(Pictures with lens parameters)
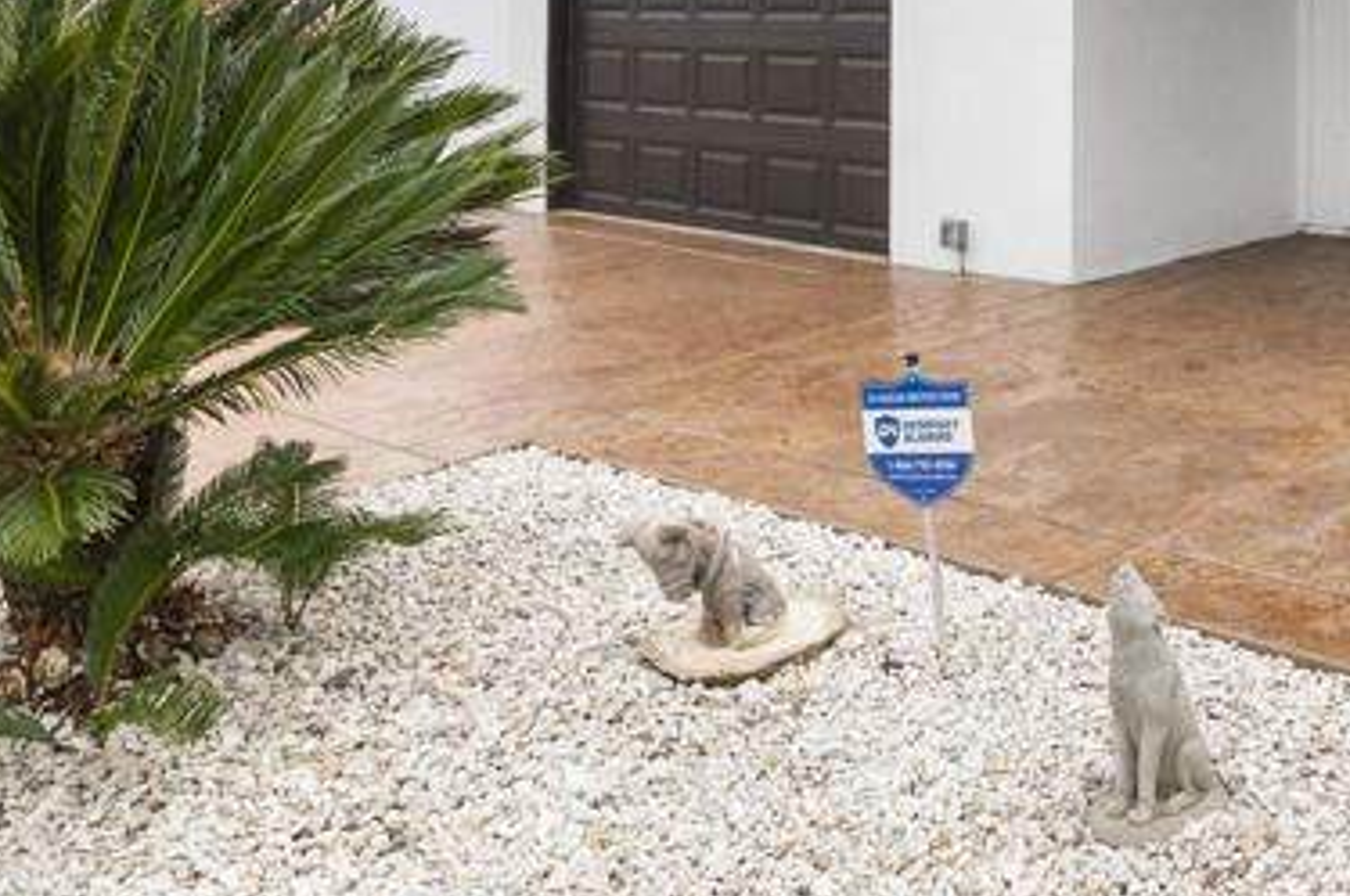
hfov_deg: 43.0
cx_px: 1238
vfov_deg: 30.5
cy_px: 23
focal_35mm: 41
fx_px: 1535
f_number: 8
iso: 100
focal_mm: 15
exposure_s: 1/100
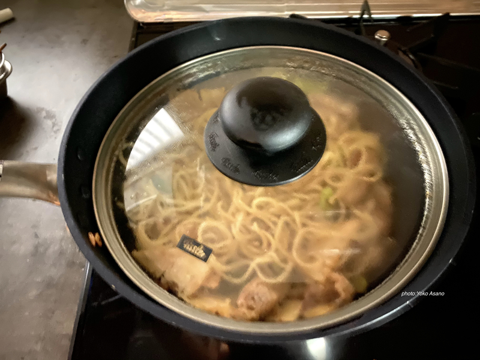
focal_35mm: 26
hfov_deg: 67.3
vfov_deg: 53.1
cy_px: 180
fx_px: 361
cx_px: 240
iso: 640
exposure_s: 1/2
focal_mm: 4.25
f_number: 1.8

▶ Exercise description:
Once the line holding "focal_35mm: 41" is found, set it down along with every line after it through the end of the entries, exactly, leaving the pictures out.

▶ Result of the task:
focal_35mm: 41
fx_px: 1535
f_number: 8
iso: 100
focal_mm: 15
exposure_s: 1/100
focal_35mm: 26
hfov_deg: 67.3
vfov_deg: 53.1
cy_px: 180
fx_px: 361
cx_px: 240
iso: 640
exposure_s: 1/2
focal_mm: 4.25
f_number: 1.8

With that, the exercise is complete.